» TASK TO COMPLETE
Below are the records; retype each one exactly.
--- MATERIAL PROVIDED Enclosed Below ---
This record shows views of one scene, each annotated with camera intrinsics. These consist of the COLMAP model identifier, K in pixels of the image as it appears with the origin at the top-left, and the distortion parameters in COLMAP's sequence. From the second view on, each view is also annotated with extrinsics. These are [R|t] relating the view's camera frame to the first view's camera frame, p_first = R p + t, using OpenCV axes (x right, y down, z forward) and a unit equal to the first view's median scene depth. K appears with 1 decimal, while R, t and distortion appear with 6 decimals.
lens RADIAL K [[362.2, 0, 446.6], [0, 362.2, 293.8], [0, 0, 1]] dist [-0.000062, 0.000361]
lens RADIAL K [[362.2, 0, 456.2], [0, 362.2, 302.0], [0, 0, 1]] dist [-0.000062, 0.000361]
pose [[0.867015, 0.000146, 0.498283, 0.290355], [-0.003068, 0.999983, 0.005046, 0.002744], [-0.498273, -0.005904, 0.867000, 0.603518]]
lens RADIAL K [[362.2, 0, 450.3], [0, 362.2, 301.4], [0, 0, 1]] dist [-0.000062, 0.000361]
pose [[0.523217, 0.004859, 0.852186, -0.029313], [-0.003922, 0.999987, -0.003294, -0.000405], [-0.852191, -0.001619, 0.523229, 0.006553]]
--- End of Enclosed MATERIAL PROVIDED ---
» EXPECTED OUTPUT
This record shows views of one scene, each annotated with camera intrinsics. These consist of the COLMAP model identifier, K in pixels of the image as it appears with the origin at the top-left, and the distortion parameters in COLMAP's sequence. From the second view on, each view is also annotated with extrinsics. These are [R|t] relating the view's camera frame to the first view's camera frame, p_first = R p + t, using OpenCV axes (x right, y down, z forward) and a unit equal to the first view's median scene depth. K appears with 1 decimal, while R, t and distortion appear with 6 decimals.
lens RADIAL K [[362.2, 0, 446.6], [0, 362.2, 293.8], [0, 0, 1]] dist [-0.000062, 0.000361]
lens RADIAL K [[362.2, 0, 456.2], [0, 362.2, 302.0], [0, 0, 1]] dist [-0.000062, 0.000361]
pose [[0.867015, 0.000146, 0.498283, 0.290355], [-0.003068, 0.999983, 0.005046, 0.002744], [-0.498273, -0.005904, 0.867000, 0.603518]]
lens RADIAL K [[362.2, 0, 450.3], [0, 362.2, 301.4], [0, 0, 1]] dist [-0.000062, 0.000361]
pose [[0.523217, 0.004859, 0.852186, -0.029313], [-0.003922, 0.999987, -0.003294, -0.000405], [-0.852191, -0.001619, 0.523229, 0.006553]]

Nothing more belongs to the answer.